Anciennement Conseil des ministres des Communautés européennes, le Conseil représente les intérêts des États membres : c'est un organe intergouvernemental, qui délibère sur proposition de la Commission. Il est en réalité divisé en plusieurs formations spécialisées, qui réunissent les ministres compétents de chaque État membre selon le domaine à l'ordre du jour (affaires économiques, agriculture, justice, etc.). Ces formations sont préparées par le COREPER (Comité des représentants permanents des États membres), qui, à la différence du Conseil, siège en permanence et instruit l'ensemble des dossiers avec l'aide d'experts issus des administrations nationales et de représentants de la Commission. La présidence du Conseil est assurée par rotation, tous les six mois, entre les États membres.

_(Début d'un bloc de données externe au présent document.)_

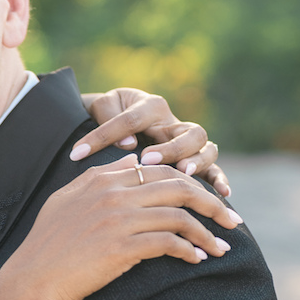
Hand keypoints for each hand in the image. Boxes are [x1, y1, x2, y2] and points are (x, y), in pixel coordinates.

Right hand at [0, 156, 243, 299]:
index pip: (160, 169)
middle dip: (213, 204)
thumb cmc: (48, 244)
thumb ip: (101, 175)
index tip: (208, 200)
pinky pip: (169, 243)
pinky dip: (189, 251)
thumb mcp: (67, 199)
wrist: (33, 280)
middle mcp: (113, 193)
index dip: (191, 182)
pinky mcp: (122, 248)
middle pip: (179, 187)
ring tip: (221, 248)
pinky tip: (197, 261)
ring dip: (207, 233)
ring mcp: (118, 220)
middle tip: (232, 221)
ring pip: (180, 216)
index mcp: (102, 178)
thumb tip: (131, 159)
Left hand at [72, 88, 229, 198]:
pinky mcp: (192, 160)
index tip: (79, 153)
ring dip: (197, 162)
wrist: (112, 118)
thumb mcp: (100, 108)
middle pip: (188, 132)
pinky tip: (221, 193)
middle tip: (148, 160)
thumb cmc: (104, 114)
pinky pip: (213, 169)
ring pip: (205, 148)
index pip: (130, 120)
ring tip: (183, 174)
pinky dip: (219, 179)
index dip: (105, 135)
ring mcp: (185, 142)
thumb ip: (107, 120)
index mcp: (148, 106)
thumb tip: (130, 147)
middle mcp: (172, 123)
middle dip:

Le Conseil dispose à la fois du pouvoir exécutif (par exemple lorsqu'il définit le mandat de négociation de la Commission dans une négociation internationale) et du pouvoir législatif (lorsqu'il adopte, sur proposition de la Commission, une directive relative à une politique communautaire). Cette confusion des pouvoirs -- un même organe qui légifère et qui exécute -- est contraire au principe de séparation des pouvoirs qui fonde toute démocratie. Le Conseil est, dans les faits, le véritable législateur européen ; une grande partie de ses délibérations reste peu accessible au public, en particulier lors des négociations préparatoires au sein du COREPER.
Le Conseil est certes légitimé indirectement, par les gouvernements nationaux eux-mêmes issus d'élections démocratiques. Mais en tant que législateur européen, il n'est pas soumis, pour la plupart de ses domaines de compétence, au même contrôle démocratique direct que celui qu'exerce un Parlement national sur un gouvernement. Il peut émettre des actes non obligatoires (avis, recommandations) ou des actes obligatoires : des règlements, d'application directe dans les États membres, ou des directives, dont l'application est indirecte, les États conservant une liberté de moyens pour les transposer.
Depuis l'Acte unique (1986), la plupart des décisions relatives au marché intérieur sont prises à la majorité qualifiée plutôt qu'à l'unanimité. Le mode de calcul de cette majorité qualifiée a lui-même changé avec le temps : jusqu'en 2014, chaque État disposait d'un nombre de voix pondéré en fonction de sa population (système hérité du traité de Nice). Depuis le 1er novembre 2014 (entrée en application différée du traité de Lisbonne), ce système de voix pondérées a été supprimé au profit d'une règle dite de « double majorité » : une décision est adoptée si 55 % des États membres (soit 15 sur 27) votent pour, et si ces États représentent au moins 65 % de la population de l'Union. Une minorité de blocage doit réunir au moins quatre États. L'unanimité reste réservée à des domaines jugés stratégiques : la fiscalité, l'adhésion d'un nouvel État, ou la modification des traités.
Le Conseil exerce le pouvoir budgétaire conjointement avec le Parlement, et porte la responsabilité principale de la politique étrangère et de sécurité commune ainsi que de la coopération judiciaire et policière -- deux domaines où l'unanimité reste la règle et où le Parlement européen ne dispose que d'un pouvoir de consultation, ce qui contribue au déficit démocratique de l'Union.